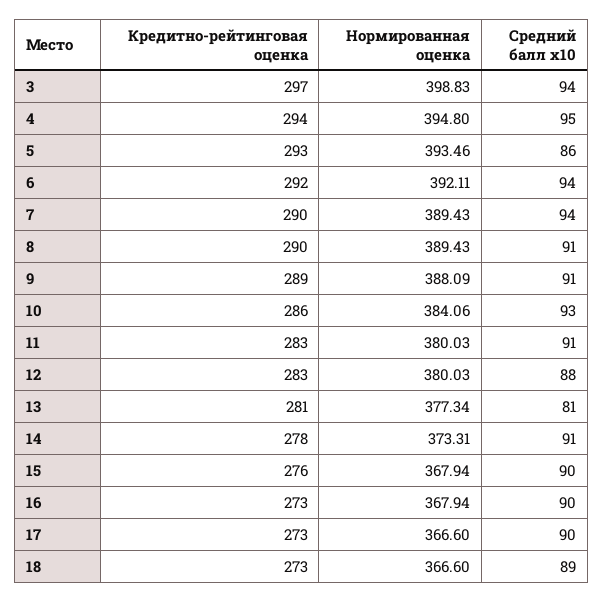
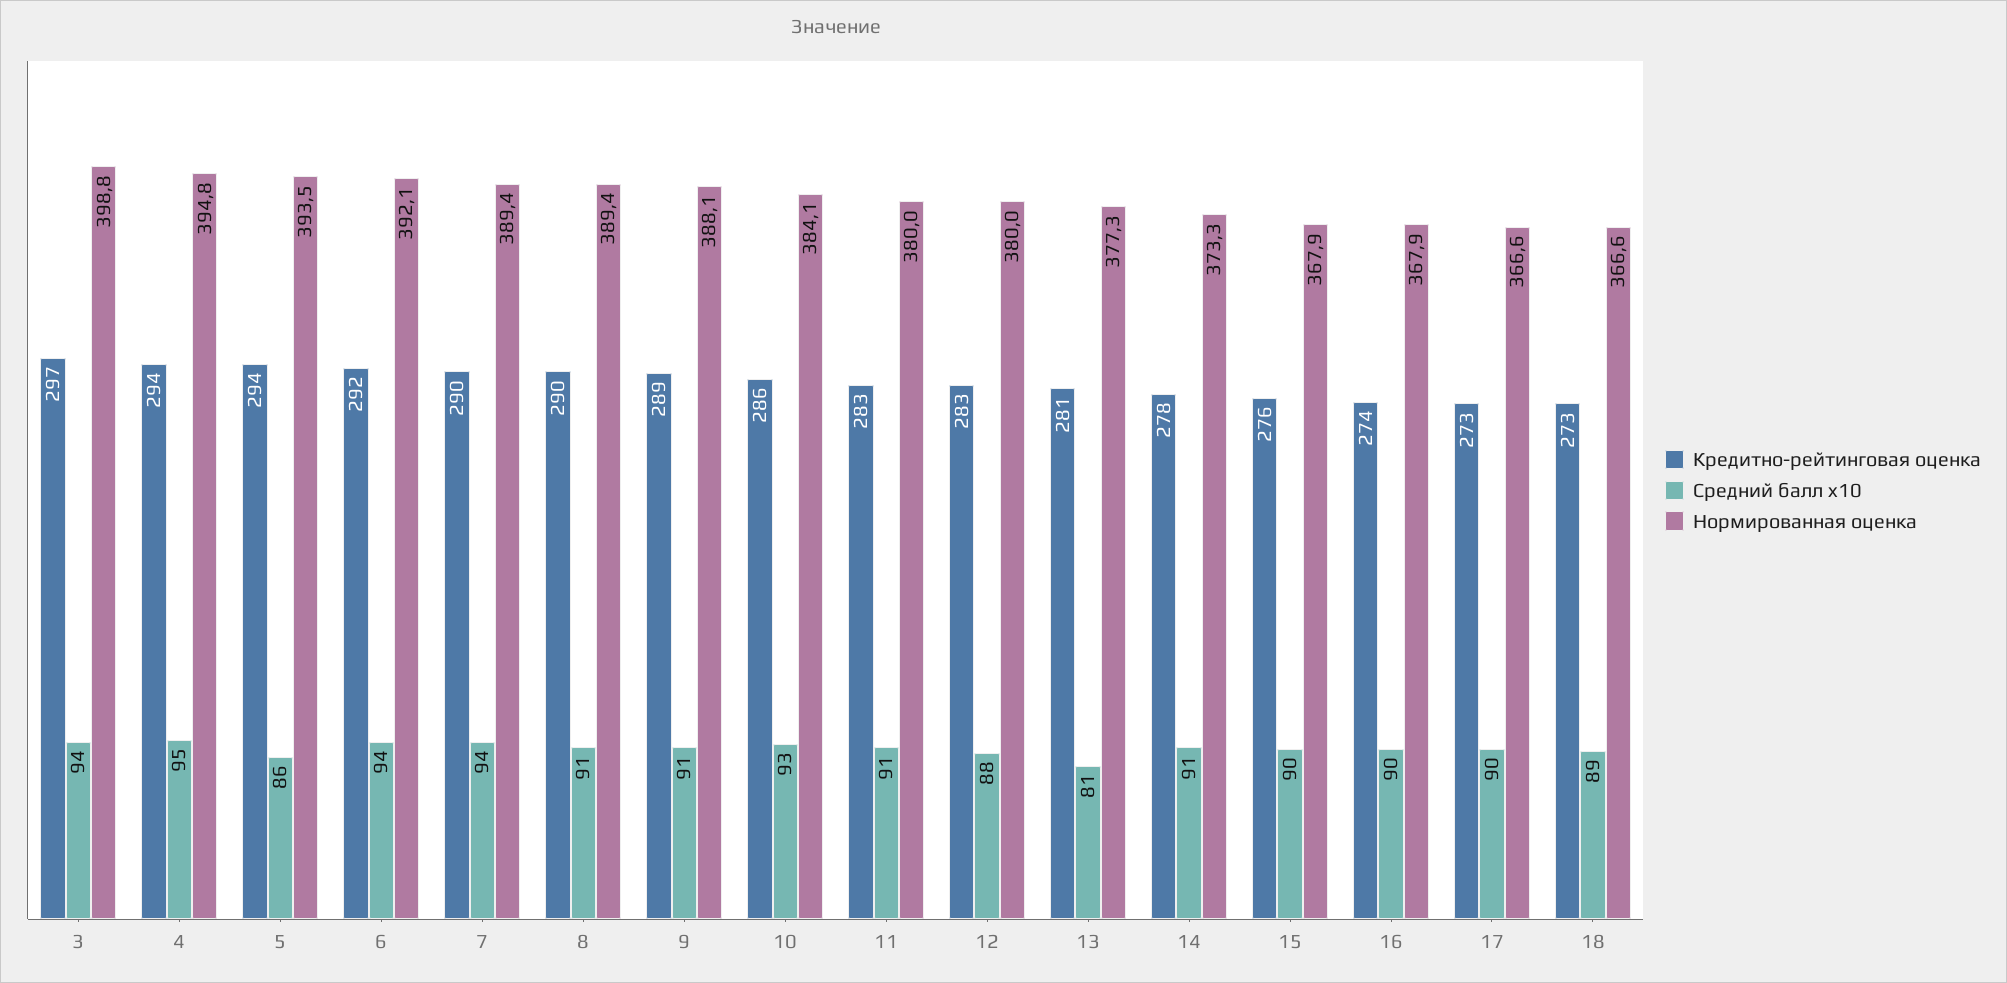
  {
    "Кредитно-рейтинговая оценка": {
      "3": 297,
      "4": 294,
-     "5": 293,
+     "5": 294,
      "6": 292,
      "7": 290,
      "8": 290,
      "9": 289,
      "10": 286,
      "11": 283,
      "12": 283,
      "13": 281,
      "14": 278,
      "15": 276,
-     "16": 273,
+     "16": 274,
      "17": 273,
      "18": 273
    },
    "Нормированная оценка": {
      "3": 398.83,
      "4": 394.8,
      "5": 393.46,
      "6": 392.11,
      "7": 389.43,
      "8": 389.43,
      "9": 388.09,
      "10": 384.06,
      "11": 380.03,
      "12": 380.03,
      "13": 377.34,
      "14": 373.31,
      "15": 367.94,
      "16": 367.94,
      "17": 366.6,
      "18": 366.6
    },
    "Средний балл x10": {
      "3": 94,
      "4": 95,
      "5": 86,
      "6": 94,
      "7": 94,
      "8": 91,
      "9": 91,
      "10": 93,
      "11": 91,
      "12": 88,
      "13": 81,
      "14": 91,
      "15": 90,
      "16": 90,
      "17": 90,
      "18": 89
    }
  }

.....

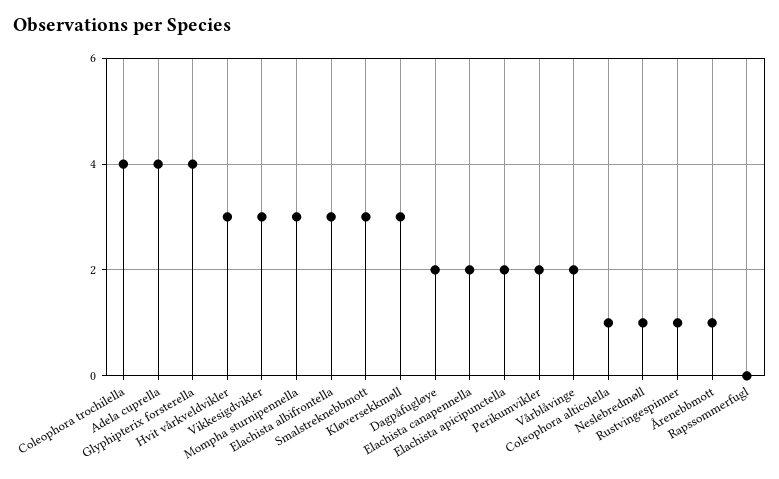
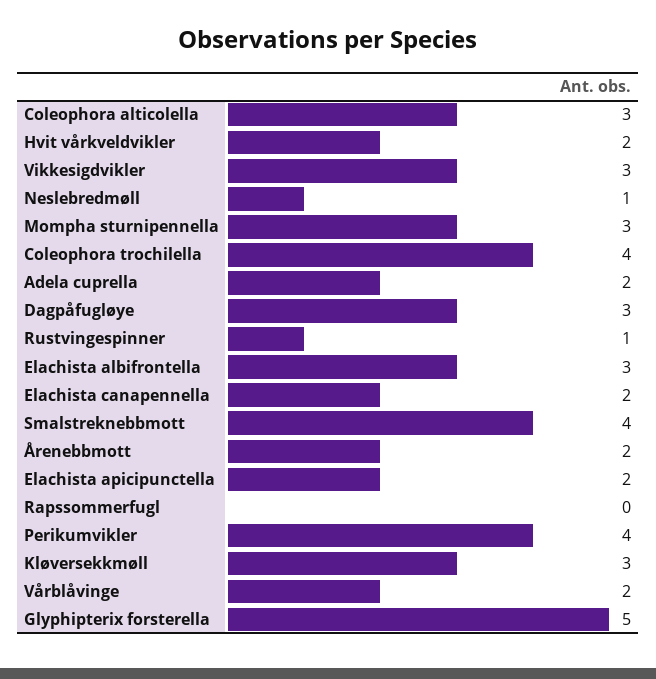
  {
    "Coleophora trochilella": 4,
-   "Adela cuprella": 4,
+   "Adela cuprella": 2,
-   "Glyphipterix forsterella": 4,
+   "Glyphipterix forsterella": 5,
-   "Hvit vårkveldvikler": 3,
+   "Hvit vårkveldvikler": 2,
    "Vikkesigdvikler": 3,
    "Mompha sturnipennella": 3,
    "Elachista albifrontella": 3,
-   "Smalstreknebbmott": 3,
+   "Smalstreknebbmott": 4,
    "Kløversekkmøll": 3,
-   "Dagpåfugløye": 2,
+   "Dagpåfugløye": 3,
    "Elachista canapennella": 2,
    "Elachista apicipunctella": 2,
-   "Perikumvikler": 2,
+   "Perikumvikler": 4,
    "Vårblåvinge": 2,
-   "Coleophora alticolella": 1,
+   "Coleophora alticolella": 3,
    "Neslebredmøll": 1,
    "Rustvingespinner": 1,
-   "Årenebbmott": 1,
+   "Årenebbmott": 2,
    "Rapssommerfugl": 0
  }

.....

• AIM OF THE EXERCISE:
Return every line of the records in which the word "Smalstreknebbmott" is found.

• RESPONSE TO THIS EXERCISE:
-   "Smalstreknebbmott": 3,
+   "Smalstreknebbmott": 4,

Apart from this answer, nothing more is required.